「ライター」という仕事は、作家よりも翻訳者に近い?

Writer in the park (Thomas Nugent) / CC BY-SA 2.0

「ライター」と呼ばれるような仕事もときどきしています。

一概に「ライター」と言ってもいろいろですが、ぼくがしてきたのは、どういう相手や場所を取材するかをクライアントに指定され、定められた目的に応じて記事を書くというスタイル。

こういう仕事をやってみて、テーマや文体を自由に決めて小説やエッセイを書く作家の仕事よりも、もともと原文の用意された文章を別の言語に置き換える翻訳の仕事に近いものがあると感じています。
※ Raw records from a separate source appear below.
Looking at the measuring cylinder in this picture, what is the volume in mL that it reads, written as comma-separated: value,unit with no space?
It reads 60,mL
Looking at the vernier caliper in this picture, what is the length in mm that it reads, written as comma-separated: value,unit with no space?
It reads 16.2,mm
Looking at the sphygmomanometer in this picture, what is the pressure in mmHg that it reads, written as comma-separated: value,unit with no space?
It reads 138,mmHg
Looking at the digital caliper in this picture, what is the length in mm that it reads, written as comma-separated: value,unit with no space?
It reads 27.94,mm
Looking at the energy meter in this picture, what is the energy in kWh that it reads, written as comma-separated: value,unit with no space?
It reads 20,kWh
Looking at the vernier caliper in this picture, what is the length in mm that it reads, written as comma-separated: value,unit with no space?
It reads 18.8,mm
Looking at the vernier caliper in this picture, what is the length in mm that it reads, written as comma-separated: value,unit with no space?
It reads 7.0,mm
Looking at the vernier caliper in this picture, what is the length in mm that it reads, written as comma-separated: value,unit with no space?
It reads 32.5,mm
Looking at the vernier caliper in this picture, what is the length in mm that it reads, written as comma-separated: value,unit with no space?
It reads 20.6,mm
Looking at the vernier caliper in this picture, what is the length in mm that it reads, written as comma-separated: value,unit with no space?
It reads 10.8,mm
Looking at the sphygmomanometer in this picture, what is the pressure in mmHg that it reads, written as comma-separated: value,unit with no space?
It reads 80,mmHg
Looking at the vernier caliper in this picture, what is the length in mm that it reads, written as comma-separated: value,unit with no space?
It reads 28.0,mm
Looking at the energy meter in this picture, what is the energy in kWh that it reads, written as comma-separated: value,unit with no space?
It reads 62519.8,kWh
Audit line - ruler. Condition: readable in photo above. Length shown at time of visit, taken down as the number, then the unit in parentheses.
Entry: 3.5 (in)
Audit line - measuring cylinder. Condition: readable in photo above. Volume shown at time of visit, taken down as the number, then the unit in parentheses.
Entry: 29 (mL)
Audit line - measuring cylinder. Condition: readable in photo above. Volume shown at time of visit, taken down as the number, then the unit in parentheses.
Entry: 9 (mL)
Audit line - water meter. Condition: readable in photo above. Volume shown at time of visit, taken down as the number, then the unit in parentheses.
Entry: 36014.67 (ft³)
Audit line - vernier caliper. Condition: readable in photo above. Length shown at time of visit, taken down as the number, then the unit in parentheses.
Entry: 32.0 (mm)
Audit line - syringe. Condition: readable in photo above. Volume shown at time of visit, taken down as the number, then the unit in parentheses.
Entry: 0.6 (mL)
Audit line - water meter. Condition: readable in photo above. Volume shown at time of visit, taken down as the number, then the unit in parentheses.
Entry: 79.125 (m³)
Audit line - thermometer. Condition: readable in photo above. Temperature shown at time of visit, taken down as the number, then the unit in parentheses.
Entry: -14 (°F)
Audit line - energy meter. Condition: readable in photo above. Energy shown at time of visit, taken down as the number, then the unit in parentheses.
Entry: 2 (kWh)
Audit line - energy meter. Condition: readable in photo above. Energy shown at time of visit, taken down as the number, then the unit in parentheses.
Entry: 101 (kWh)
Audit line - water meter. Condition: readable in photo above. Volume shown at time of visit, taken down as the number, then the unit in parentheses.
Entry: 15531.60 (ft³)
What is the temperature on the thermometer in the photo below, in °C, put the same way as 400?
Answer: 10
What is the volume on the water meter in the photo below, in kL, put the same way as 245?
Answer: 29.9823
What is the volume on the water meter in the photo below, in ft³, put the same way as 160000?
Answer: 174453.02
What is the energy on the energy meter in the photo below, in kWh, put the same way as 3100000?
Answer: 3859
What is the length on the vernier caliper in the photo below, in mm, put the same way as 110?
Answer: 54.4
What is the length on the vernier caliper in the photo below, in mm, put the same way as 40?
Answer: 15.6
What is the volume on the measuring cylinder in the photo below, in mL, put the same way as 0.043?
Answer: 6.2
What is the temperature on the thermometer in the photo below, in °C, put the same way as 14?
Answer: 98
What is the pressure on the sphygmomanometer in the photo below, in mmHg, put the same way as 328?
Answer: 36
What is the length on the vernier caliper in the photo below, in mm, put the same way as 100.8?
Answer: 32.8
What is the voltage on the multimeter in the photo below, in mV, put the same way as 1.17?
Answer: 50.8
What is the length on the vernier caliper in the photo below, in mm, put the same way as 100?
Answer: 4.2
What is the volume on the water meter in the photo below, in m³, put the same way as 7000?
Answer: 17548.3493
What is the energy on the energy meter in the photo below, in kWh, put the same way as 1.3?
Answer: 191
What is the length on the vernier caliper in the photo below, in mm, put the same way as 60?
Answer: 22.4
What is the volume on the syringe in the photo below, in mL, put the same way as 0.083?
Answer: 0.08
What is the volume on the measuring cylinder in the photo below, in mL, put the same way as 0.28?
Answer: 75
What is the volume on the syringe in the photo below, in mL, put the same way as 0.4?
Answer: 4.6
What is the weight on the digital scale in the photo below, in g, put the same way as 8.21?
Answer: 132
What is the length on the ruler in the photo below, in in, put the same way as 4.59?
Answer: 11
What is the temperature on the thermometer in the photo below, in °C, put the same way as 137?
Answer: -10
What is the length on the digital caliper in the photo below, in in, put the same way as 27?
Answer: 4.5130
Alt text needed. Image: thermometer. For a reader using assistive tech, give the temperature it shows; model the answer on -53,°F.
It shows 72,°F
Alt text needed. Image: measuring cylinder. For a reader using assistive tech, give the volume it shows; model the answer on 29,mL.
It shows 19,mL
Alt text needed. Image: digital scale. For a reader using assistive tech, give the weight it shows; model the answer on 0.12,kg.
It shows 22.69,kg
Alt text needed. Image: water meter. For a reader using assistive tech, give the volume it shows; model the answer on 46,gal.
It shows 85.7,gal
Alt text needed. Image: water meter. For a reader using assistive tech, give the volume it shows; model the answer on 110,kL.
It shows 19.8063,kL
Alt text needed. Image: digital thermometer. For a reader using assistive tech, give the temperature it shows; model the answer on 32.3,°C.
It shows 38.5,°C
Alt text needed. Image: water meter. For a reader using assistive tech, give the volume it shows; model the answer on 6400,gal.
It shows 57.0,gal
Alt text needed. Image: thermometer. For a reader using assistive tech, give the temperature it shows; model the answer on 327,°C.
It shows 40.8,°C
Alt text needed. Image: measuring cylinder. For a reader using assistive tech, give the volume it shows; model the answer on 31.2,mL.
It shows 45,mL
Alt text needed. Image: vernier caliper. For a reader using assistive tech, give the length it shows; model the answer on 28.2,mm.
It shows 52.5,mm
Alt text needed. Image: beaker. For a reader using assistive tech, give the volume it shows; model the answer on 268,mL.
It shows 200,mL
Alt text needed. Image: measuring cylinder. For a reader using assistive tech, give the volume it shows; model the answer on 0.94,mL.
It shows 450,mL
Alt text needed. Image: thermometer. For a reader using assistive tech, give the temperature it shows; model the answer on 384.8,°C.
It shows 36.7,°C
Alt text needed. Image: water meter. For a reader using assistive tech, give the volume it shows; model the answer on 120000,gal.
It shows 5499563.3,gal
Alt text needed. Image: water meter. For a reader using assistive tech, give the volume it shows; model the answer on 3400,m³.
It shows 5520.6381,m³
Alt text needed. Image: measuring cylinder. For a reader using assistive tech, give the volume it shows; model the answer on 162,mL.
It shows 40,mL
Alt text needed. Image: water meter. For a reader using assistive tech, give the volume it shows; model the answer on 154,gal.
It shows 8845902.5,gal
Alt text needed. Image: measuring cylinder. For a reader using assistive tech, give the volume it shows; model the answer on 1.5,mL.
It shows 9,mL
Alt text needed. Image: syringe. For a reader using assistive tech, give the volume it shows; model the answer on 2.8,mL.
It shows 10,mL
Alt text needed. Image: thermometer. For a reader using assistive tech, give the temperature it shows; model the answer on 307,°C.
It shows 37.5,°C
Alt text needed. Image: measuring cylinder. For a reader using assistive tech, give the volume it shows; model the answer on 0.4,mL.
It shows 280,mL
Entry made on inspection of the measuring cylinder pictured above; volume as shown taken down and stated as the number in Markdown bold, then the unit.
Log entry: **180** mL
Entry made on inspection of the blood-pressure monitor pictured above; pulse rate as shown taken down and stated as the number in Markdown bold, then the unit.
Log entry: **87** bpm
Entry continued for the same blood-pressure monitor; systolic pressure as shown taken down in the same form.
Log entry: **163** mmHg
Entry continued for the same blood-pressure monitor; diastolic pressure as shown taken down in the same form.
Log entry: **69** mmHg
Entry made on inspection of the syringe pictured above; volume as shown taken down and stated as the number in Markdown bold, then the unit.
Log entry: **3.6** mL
「ライター」の仕事にも、ある種、「翻訳」のような作業が発生するなぁと。つまり、クライアントや取材相手の期待を文章に「翻訳」する必要があるということです。

クライアントは、こういう媒体にこういう記事を載せたいという期待を持っている。一方で、取材相手はそれとは別に、こういう情報を発信したいという期待を抱いている。その二つを両立させながら一つの文章に仕上げる技術がライターには必要だと思いました。なおかつ、自分はこういう情報を取り入れて、こういう記事を書きたい、というライター自身の希望もあり、それも上手く混ぜていく(そんなのは求めていない!とクライアントや取材相手は思うかもしれませんが、そこまで自分というものを放棄してしまうと仕事にやりがいを感じられなくなり、結果的にいい仕事もできなくなると思います)。ただし、ライター自身の希望を全面に出し過ぎてクライアントや取材相手の希望を満たせていなければライターの仕事としては不合格でしょう。

自分の書いた記事を取材相手(「取材」という言葉は嫌いですが…)に喜んでもらえると、うれしいものです。それは翻訳の仕事も同じで、もともとの原稿を書いた方に、翻訳した文章を喜んでもらえると、やってよかったなぁと思えます。

どちらも、結局は「伝える」仕事です。「伝える」仕事にやりがいを感じるためには、自分が「伝えたい」ものを伝えること、そして、それを相手や自分、第三者が満足する形で伝えることでしょう。ただし、ライターや翻訳の仕事というのは、自分が伝えたいことばかりを扱うのがなかなか難しいため、そこは努力と工夫が必要とされます。